Kennewick Man prompts tribes to unite for reburial rights 


December 11, 1998

Deborah Baker; The Associated Press 





SANTA FE, N.M. - Indian tribes must join forces to protect their 
ancestors' remains from scientific testing, said a Washington state 
tribe that claims the 9,300-year-old bones known as Kennewick Man.

"There is always going to be development. There are always going to be 
discoveries," said Marla Big Boy, lawyer for the Colville Confederated 
Tribes. "We see this occurring over and over again."

The Eastern Washington tribe and others are trying to forge an 
intertribal alliance to fight changes in a federal law that recognizes 
their right to rebury their ancestors.

A debate has raged since Kennewick Man - which the Indians call the 
Ancient One - was discovered 2 1/2 years ago on the banks of the 
Columbia River.

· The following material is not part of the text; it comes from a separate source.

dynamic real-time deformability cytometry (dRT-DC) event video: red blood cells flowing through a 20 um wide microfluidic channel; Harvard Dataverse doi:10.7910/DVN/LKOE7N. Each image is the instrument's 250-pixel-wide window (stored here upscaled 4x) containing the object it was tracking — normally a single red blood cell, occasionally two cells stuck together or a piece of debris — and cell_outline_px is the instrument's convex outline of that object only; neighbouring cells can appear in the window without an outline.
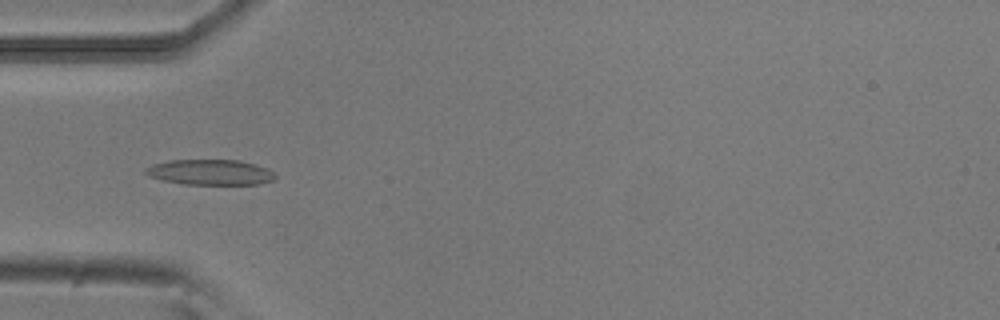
{"species": "common noctule bat (a hibernating species)", "species_latin": "Nyctalus noctula", "temperature_condition": "room temperature", "stored_images_in_passage": 39, "camera_frame_rate_fps": 3000, "um_per_image_px": 0.085, "animal": {"sex": "male", "body_mass_g": 20.5, "forearm_length_mm": 52.5}, "frame": {"image": 1, "passage_image": 5, "time_ms": 1.333, "image_size_px": [1000, 320], "cell_outline_px": [[276, 176], [272, 180], [260, 184], [180, 184], [160, 180], [144, 172], [144, 168], [152, 164], [168, 160], [240, 160], [268, 168]], "centroid_in_image_um": [17.84, 14.64], "position_along_channel_um": 67.2, "area_um2": 19.25}}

It's the oldest and most complete human skeleton found 
in the Northwest, and one of the oldest in North America.

Five tribes, including the Colvilles, have demanded the bones be turned 
over to them immediately for reburial under the federal law. A group of 
scientists has sued the Army Corps of Engineers for the right to study 
the remains.

Interest in the bones was heightened when a forensic anthropologist 
summoned to the discovery site said some of Kennewick Man's skull 
features did not resemble those of an American Indian. That raised 
questions about the skeleton's origin.

The dispute is in federal court, and Kennewick Man was moved in October 
from Richland to the Burke Museum in Seattle.

Tribes fear that proposed changes to the federal Native American Graves 
Protection and Repatriation Act could affect the fate of Kennewick Man 
and the outcome of future disputes.

The proposed changes could allow scientific examination - including 
types of testing that could destroy bits of bones - without tribal 
consent.

"Native remains are not objects for scientific curiosity. They are 
relatives. ... They are grandmothers and grandfathers," said Debra 
Harry, coordinator of the Indigenous Peoples Coalition Against 
Biopiracy, in Nixon, Nev.

The tribal representatives held a news conference Thursday at the New 
Mexico Capitol and a march through Santa Fe to publicize their concerns.

They're in Santa Fe through Saturday to testify at public hearings of 
the Native American Graves Protection and Repatriation Act Review 
Committee, a seven-member panel that oversees compliance with the law.